The employee’s dilemma is well-illustrated by the present case. Even assuming that the majority is correct in holding that appellant’s claim accrued when he received the letter from the Local president stating that the union would go no further, it is apparent that he continued to pursue internal appeals in good faith. There is evidence of record to indicate that appellant could reasonably have believed that the International might take a different view of the matter. This suit was filed shortly after it became apparent that the International would not intercede. The longer limitations period afforded by state law would mitigate the consequences of erroneously relying — as did the appellant — on the union’s continued efforts, by opening the section 301/unfair representation “window” somewhat wider. The window should not be precipitously closed on employees who, having won the first battle *936side-by-side with their union — and often without the aid of independent counsel— fail to appreciate that their union has suddenly deserted them.
The policies underlying federal labor law point to the same result. The Court in DelCostello emphasized the “national interests in stable bargaining relationships and finality of private settlements,” 103 S.Ct. at 2294 (quoting United Parcel Service v. Mitchell, 451 U.S. 56, 70, 101 S.Ct. 1559, 1567, 67 L.Ed.2d 732 (1980)). Stable bargaining relationships require, among other things, that all parties abide by arbitration awards. See Federation of Westinghouse Independent Salaried Unions v. Westinghouse Electric Corporation, 736 F.2d 896, 901 (3d Cir.1984). Thus, actions to enforce stand on a very different footing from actions to vacate. The finality of private settlements, which is undermined by actions at law to vacate, is actually promoted by the availability of actions to compel compliance. Indeed, achieving “finality” is a preeminent goal of all arbitration— whether commercial, labor, or any other— and in all of these contexts actions to enforce have been accorded more dignity, in the form of longer limitations periods, than actions to vacate. See e.g., 9 U.S.C. §§ 9, 12 (1982) (one year to confirm award, three months to vacate); Uniform Arbitration Act §§ 11,12 (1978) (no limitation on confirmation, ninety days to vacate); Taylor I (under New Jersey law six-year breach of contract limitations period applies to confirmation, ninety-day limitation on actions to vacate). Thus, the “analogy” between actions to enforce commercial arbitration awards and actions to enforce labor arbitration awards is much stronger than the analogy between actions to vacate. Further, I believe that in the context of enforcing arbitration awards, the national interests in stable bargaining relationships and the finality of private settlements override the interests in “expeditious dispute resolution in the labor arena and ... uniform procedural treatment of similar claims” that the majority emphasizes.

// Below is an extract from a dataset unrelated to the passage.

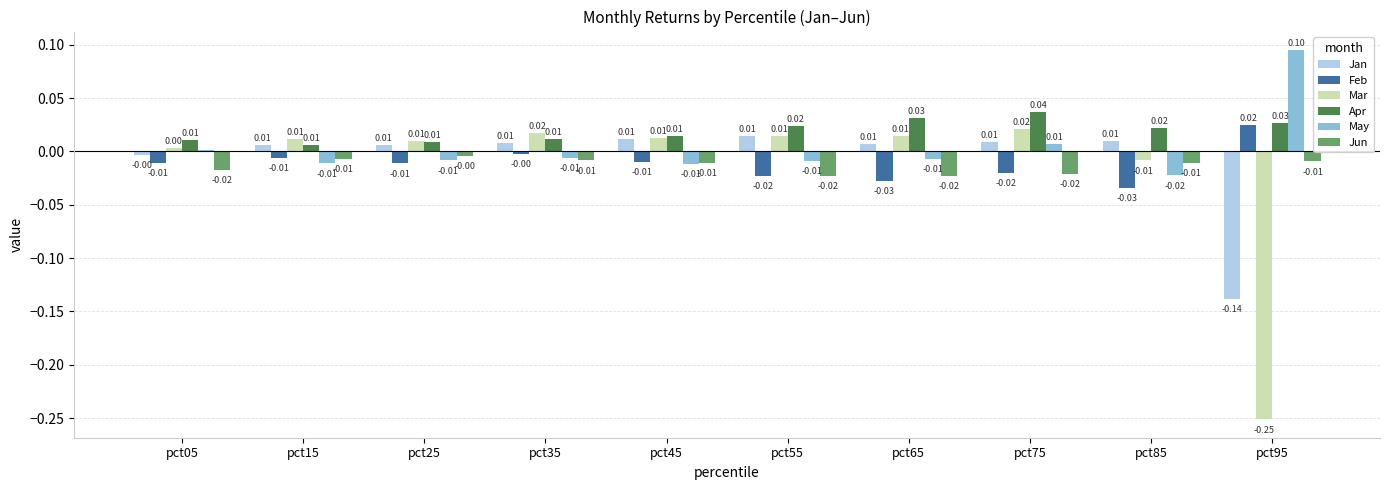

Which series changed the most between pct55 and pct85?

Mar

For the foregoing reasons I conclude that the DelCostello rule should not be applied to hybrid actions to enforce an arbitration award, and for the reasons given in this court’s opinion in Taylor I, I would hold that appellant’s claim against Local 980 is not time barred.
SUR PETITION FOR REHEARING
Before ALDISERT, Chief Judge, SEITZ, ADAMS, GIBBONS, HUNTER, WEIS, GARTH, HIGGINBOTHAM, SLOYITER, BECKER, STAPLETON and MANS-MANN, Circuit Judges.

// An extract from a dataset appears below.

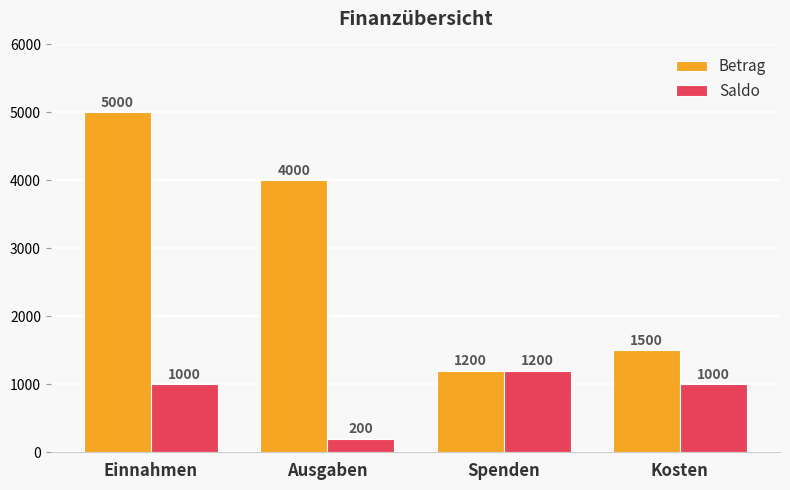

What position from the right is Kosten?

1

The petition for rehearing filed by
Appellant Granville B. Taylor, Jr., in the above entitled case having been submitted to the judges who participated in the decision of this court and to all the other available circuit judges of the circuit in regular active service, and no judge who concurred in the decision having asked for rehearing, and a majority of the circuit judges of the circuit in regular active service not having voted for rehearing by the court in banc, the petition for rehearing is denied.
Judge Gibbons would grant the petition for rehearing.
Judge Higginbotham votes for rehearing in banc for the reasons noted in his dissent.
Judge Becker would have granted rehearing to decide the question whether a hybrid section 301/unfair representation suit to enforce rather than vacate an arbitration award is barred by the NLRA’s six-month limitations period for unfair labor practice claims.